Navigate to the “Sensors” on the “Bastion Server for accessing EFS” and note the tf.output.efs_bastion_server_private_key and tf.output.efs_bastion_server_ip sensors. If you hover over the value, it will offer a button at right to copy to clipboard.


Create a file, say efs_server_id_rsa, with the content of tf.output.efs_bastion_server_private_key sensor, a private RSA SSH key created for accessing this server. Set the permissions so no one else can view it:

chmod 600 efs_server_id_rsa

You can then connect to the EFS bastion server via SSH as follows (replacing <IP_ADDRESS> with the value of tf.output.efs_bastion_server_ip sensor):

ssh -i efs_server_id_rsa -o HostKeyAlgorithms=ecdsa-sha2-nistp256 ec2-user@<IP_ADDRESS>

Create some content in the mounted EFS volume on the server:

cd /mnt/shared-file-system

# a sample message to confirm this data was written
echo hello world > test.txt

# create a big file, here 20M means 20 megabytes, costing about a penny a year
# (you can change to any size; we will refer to this size in the next exercise)
**********
• _GIVEN PROBLEM 1_
Write out the EFS instructions starting with "You can then" and going on through "the next exercise)", switching "penny" to "nickel".
The rows have no connection to the EFS instructions.
**********
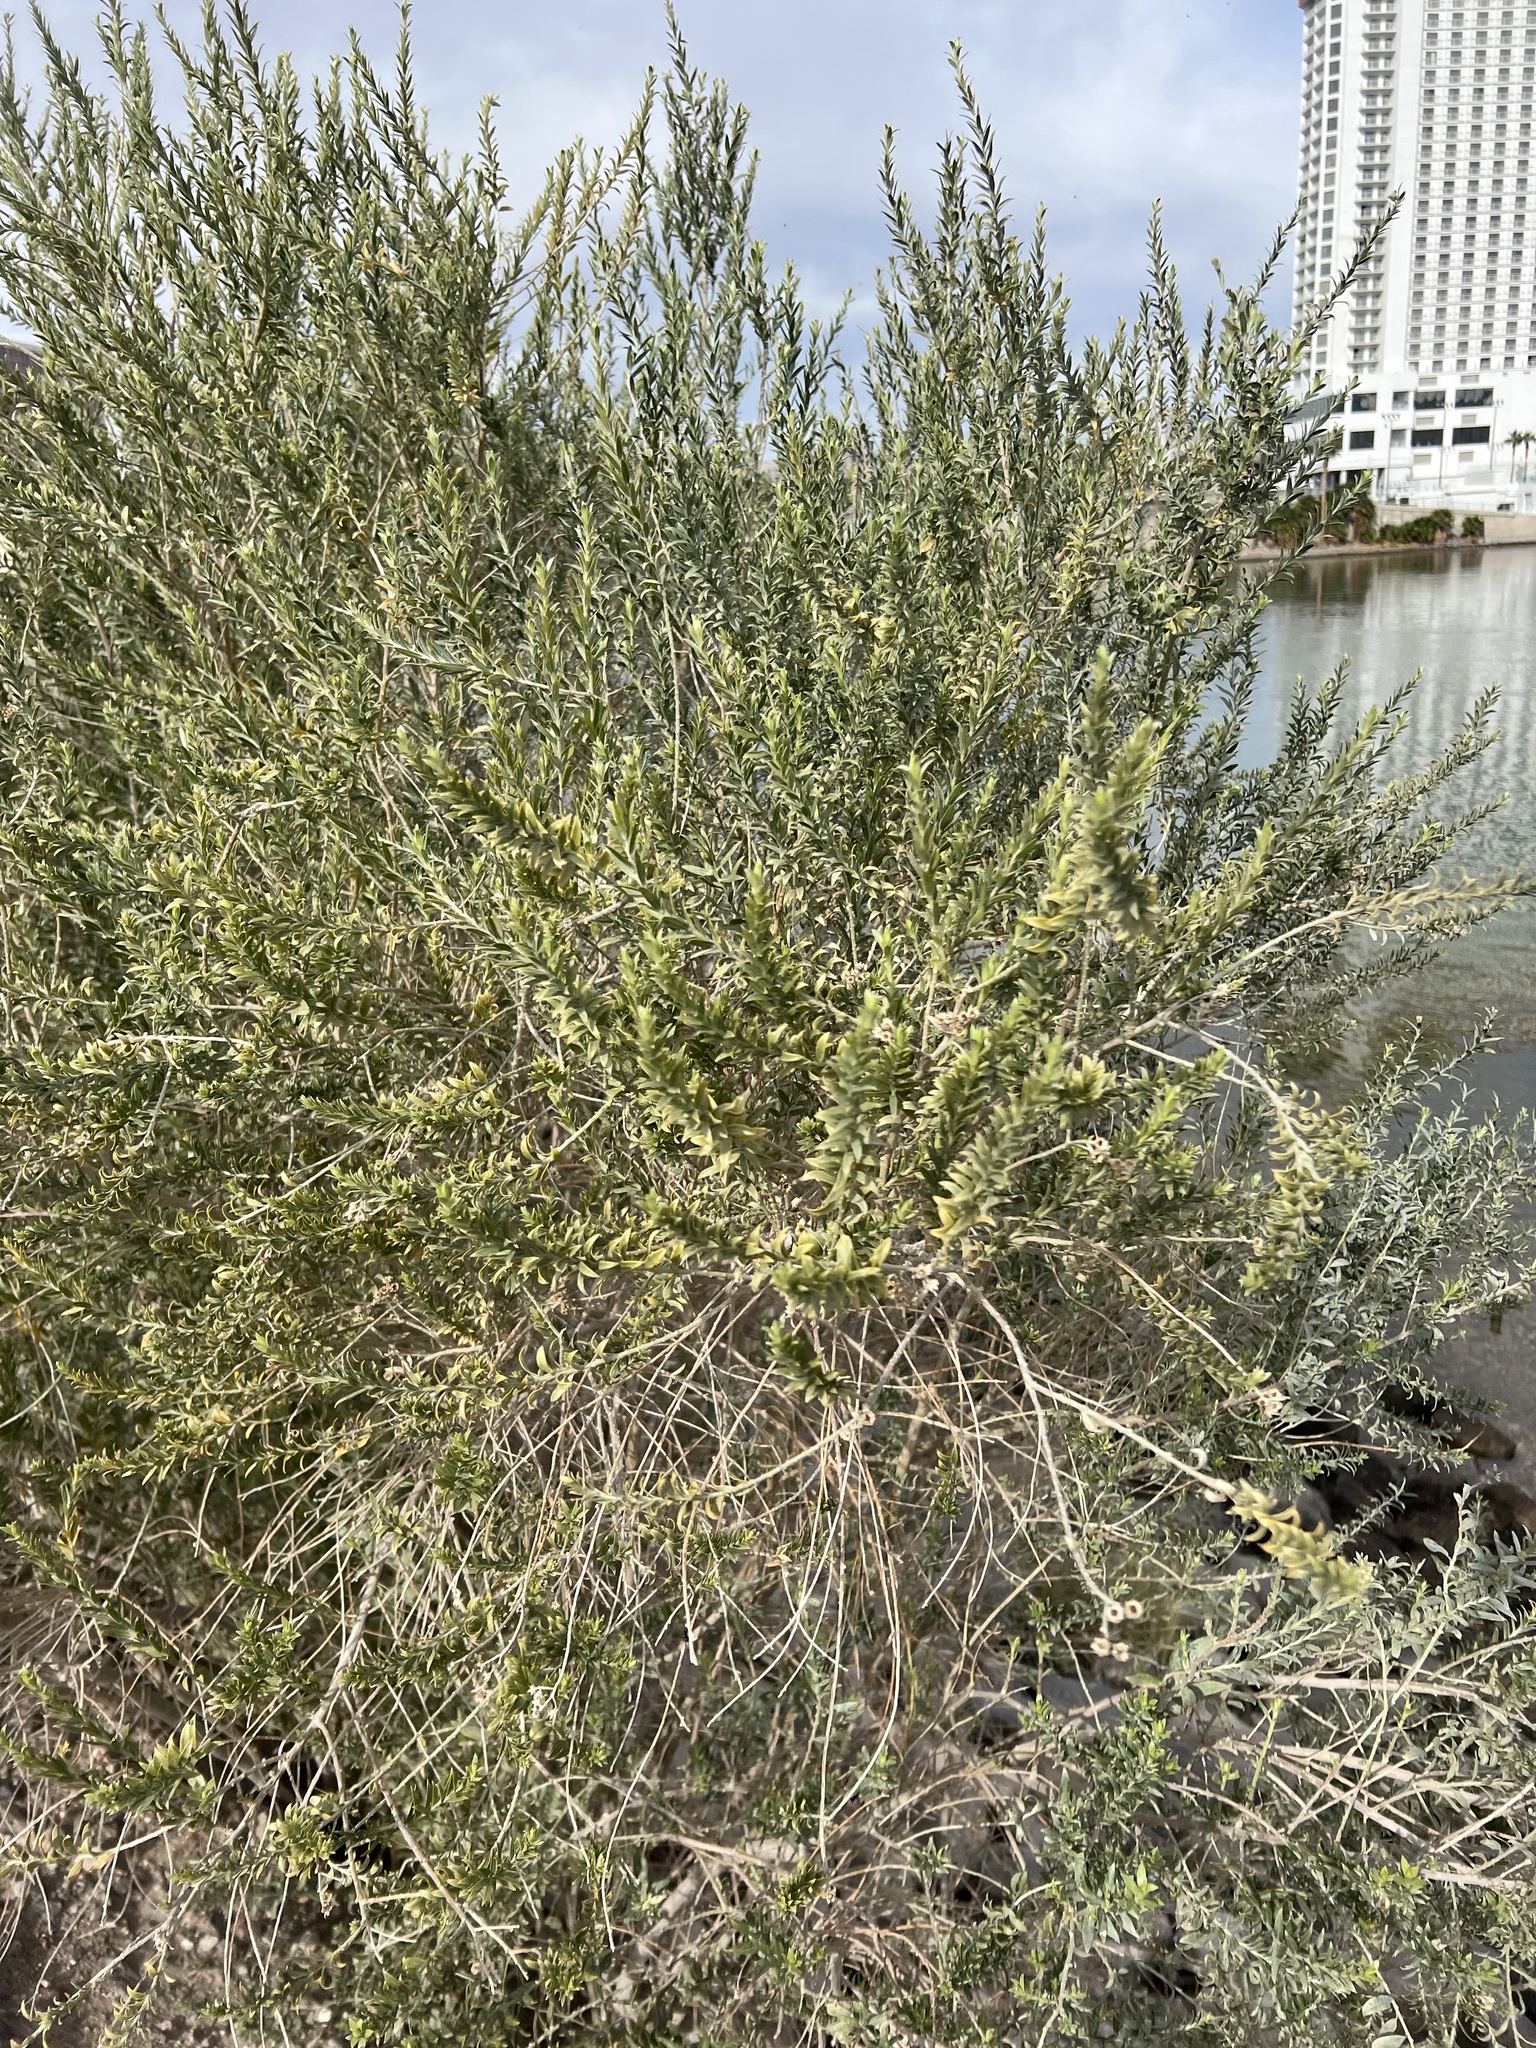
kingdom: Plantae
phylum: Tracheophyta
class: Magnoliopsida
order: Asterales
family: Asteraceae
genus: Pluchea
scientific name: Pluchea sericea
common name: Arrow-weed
**********
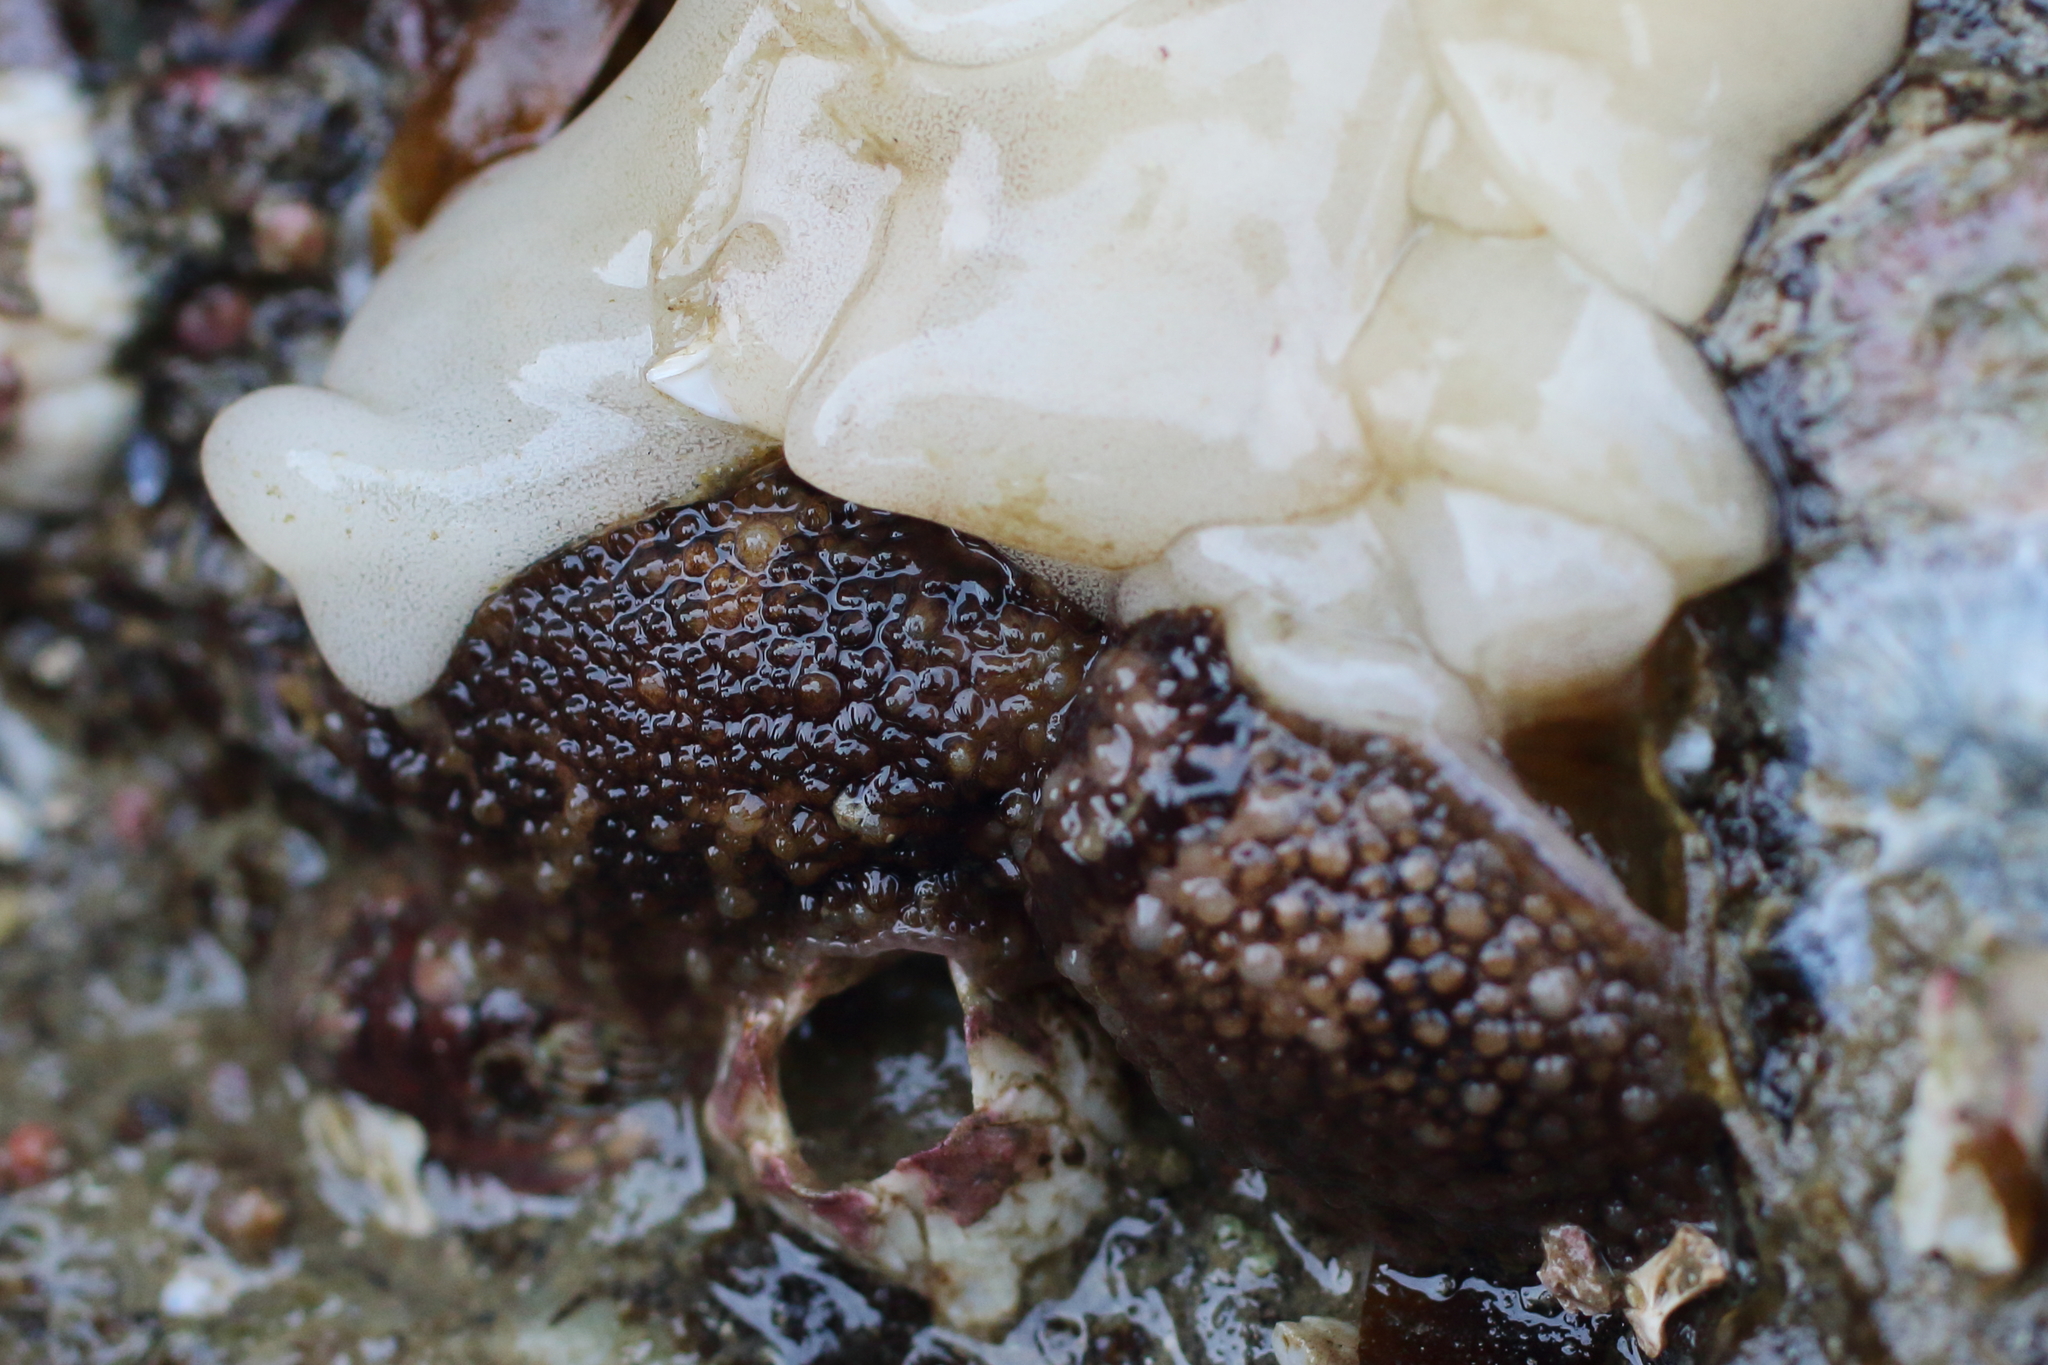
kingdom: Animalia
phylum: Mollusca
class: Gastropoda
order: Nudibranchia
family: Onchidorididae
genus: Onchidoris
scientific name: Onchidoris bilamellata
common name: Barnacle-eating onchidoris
**********
• _GIVEN PROBLEM 2_
Echo the rows verbatim, starting with the line with "kingdom: Plantae" and going on through the line with "scientific name: Pluchea sericea".

• _REPLY 1_
You can then connect to the EFS bastion server via SSH as follows (replacing <IP_ADDRESS> with the value of tf.output.efs_bastion_server_ip sensor):

ssh -i efs_server_id_rsa -o HostKeyAlgorithms=ecdsa-sha2-nistp256 ec2-user@<IP_ADDRESS>

Create some content in the mounted EFS volume on the server:

cd /mnt/shared-file-system

# a sample message to confirm this data was written
echo hello world > test.txt

# create a big file, here 20M means 20 megabytes, costing about a nickel a year
# (you can change to any size; we will refer to this size in the next exercise)

• _REPLY 2_
kingdom: Plantae
phylum: Tracheophyta
class: Magnoliopsida
order: Asterales
family: Asteraceae
genus: Pluchea
scientific name: Pluchea sericea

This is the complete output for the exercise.